L'histoire de l'humanité se résume à la lutte pour sa survie, longtemps l'homme a été une proie avant d'être un prédateur, par ailleurs il lui a fallu survivre à tous les dangers multiples et variés que la nature générait et les apparences afin de distinguer ces différents dangers étaient fondamentales à assimiler s'ils voulaient avoir une chance de survivre. Par ailleurs ces apparences leur permettaient de se regrouper par individus plus ou moins identiques et donc plus capables de s'entendre les uns avec les autres or la solidarité était vitale pour pouvoir vivre. Le racisme découlant de ce principal phénomène, plus l'autre est différent physiquement et plus on prend de risque à l’accepter au sein du groupe, plus il aura du mal lui même à s'y adapter, mode de vie, habitudes, coutumes, croyances forcément différentes selon les communautés. C'est bien pour cela qu'alors que nous vivons au 21ème siècle et que nous avons vaincu la nature ces instincts gravés dans notre ADN sont si difficiles à éliminer, il faudra encore des décennies voir plus sûrement des siècles mais cela n'empêche pas de se battre pour accélérer l'évolution.

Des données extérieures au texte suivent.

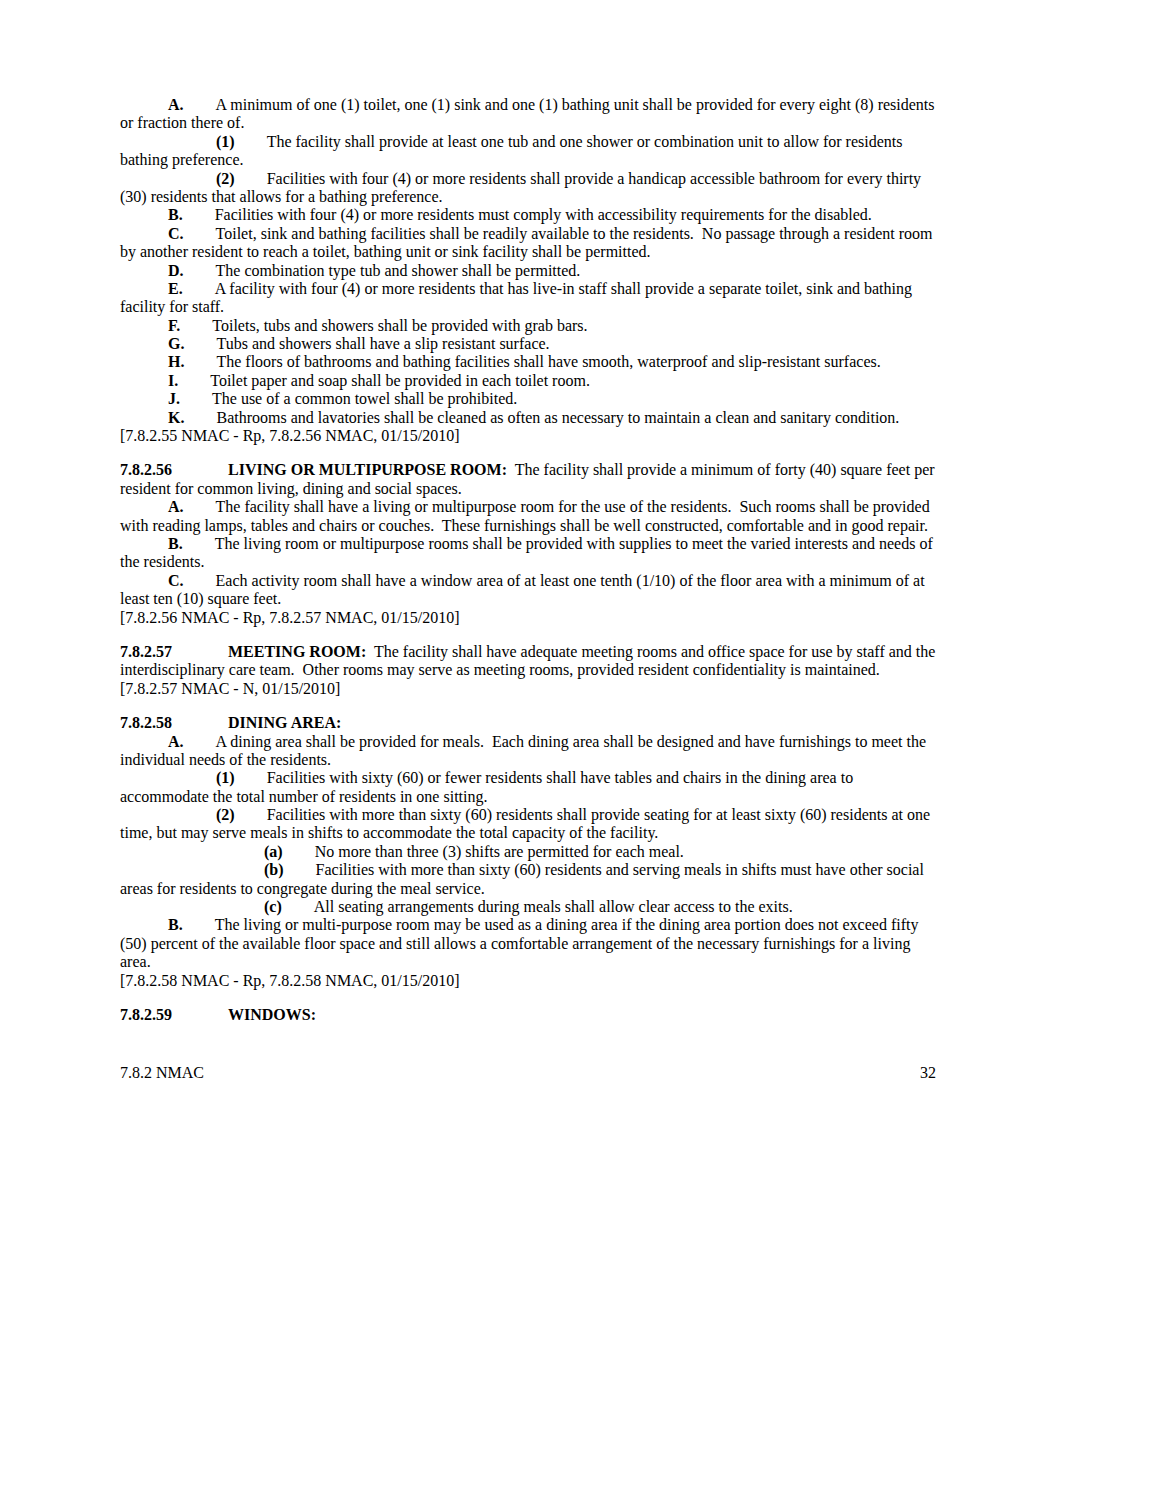A. A minimum of one (1) toilet, one (1) sink and one (1) bathing unit shall be provided for every eight (8) residents or fraction there of.
(1) The facility shall provide at least one tub and one shower or combination unit to allow for residents bathing preference.
(2) Facilities with four (4) or more residents shall provide a handicap accessible bathroom for every thirty (30) residents that allows for a bathing preference.
B. Facilities with four (4) or more residents must comply with accessibility requirements for the disabled.
C. Toilet, sink and bathing facilities shall be readily available to the residents. No passage through a resident room by another resident to reach a toilet, bathing unit or sink facility shall be permitted.
D. The combination type tub and shower shall be permitted.
E. A facility with four (4) or more residents that has live-in staff shall provide a separate toilet, sink and bathing facility for staff.
F. Toilets, tubs and showers shall be provided with grab bars.
G. Tubs and showers shall have a slip resistant surface.
H. The floors of bathrooms and bathing facilities shall have smooth, waterproof and slip-resistant surfaces.
I. Toilet paper and soap shall be provided in each toilet room.
J. The use of a common towel shall be prohibited.
K. Bathrooms and lavatories shall be cleaned as often as necessary to maintain a clean and sanitary condition.
[7.8.2.55 NMAC - Rp, 7.8.2.56 NMAC, 01/15/2010]
7.8.2.56 LIVING OR MULTIPURPOSE ROOM: The facility shall provide a minimum of forty (40) square feet per resident for common living, dining and social spaces.
A. The facility shall have a living or multipurpose room for the use of the residents. Such rooms shall be provided with reading lamps, tables and chairs or couches. These furnishings shall be well constructed, comfortable and in good repair.
B. The living room or multipurpose rooms shall be provided with supplies to meet the varied interests and needs of the residents.
C. Each activity room shall have a window area of at least one tenth (1/10) of the floor area with a minimum of at least ten (10) square feet.
[7.8.2.56 NMAC - Rp, 7.8.2.57 NMAC, 01/15/2010]
7.8.2.57 MEETING ROOM: The facility shall have adequate meeting rooms and office space for use by staff and the interdisciplinary care team. Other rooms may serve as meeting rooms, provided resident confidentiality is maintained.
[7.8.2.57 NMAC - N, 01/15/2010]
7.8.2.58 DINING AREA:
A. A dining area shall be provided for meals. Each dining area shall be designed and have furnishings to meet the individual needs of the residents.
(1) Facilities with sixty (60) or fewer residents shall have tables and chairs in the dining area to accommodate the total number of residents in one sitting.
(2) Facilities with more than sixty (60) residents shall provide seating for at least sixty (60) residents at one time, but may serve meals in shifts to accommodate the total capacity of the facility.
(a) No more than three (3) shifts are permitted for each meal.
(b) Facilities with more than sixty (60) residents and serving meals in shifts must have other social areas for residents to congregate during the meal service.
(c) All seating arrangements during meals shall allow clear access to the exits.
B. The living or multi-purpose room may be used as a dining area if the dining area portion does not exceed fifty (50) percent of the available floor space and still allows a comfortable arrangement of the necessary furnishings for a living area.
[7.8.2.58 NMAC - Rp, 7.8.2.58 NMAC, 01/15/2010]
7.8.2.59 WINDOWS:
7.8.2 NMAC 32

Et le conformisme consumériste découle naturellement de ce phénomène puisque au final plus nous nous comportons comme l'autre plus celui-ci sera rassuré. Nietzsche disait que la mode avait l'avantage majeur de donner de la confiance à des gens inquiets de nature, en manque de confiance en eux, et qui dit craintif vis à vis des autres dit aux risques potentiels de danger particulièrement élevé pour les autres individus. Le conformisme rassure. Une jeune femme me disait un jour que cela ne la choquait pas que les hommes qui n'arrivaient pas à trouver de copines par manque de confiance bien souvent, achètent des bagnoles à la mode afin d'en trouver. Ha il m'a fallu plusieurs années pour me remettre de cette affirmation devant laquelle je suis resté interloqué ! Alors que c'est elle qui avait raison. L'humanité gagne à ce que chacun puisse se rassurer à sa manière, puisse trouver une voie à suivre aussi grotesque que cela puisse paraître à d'autres, d'ailleurs ces autres parmi lesquels je me range bien volontiers ne sont qu'une minorité ne pouvant donc définitivement pas posséder la vérité. Et c'est bien pour cela que Nietzsche, désolé je suis resté bloqué sur ce formidable penseur, pas étonnant qu'ils aient tout fait pour le salir, disait: "Le mauvais goût à autant son droit que le bon goût".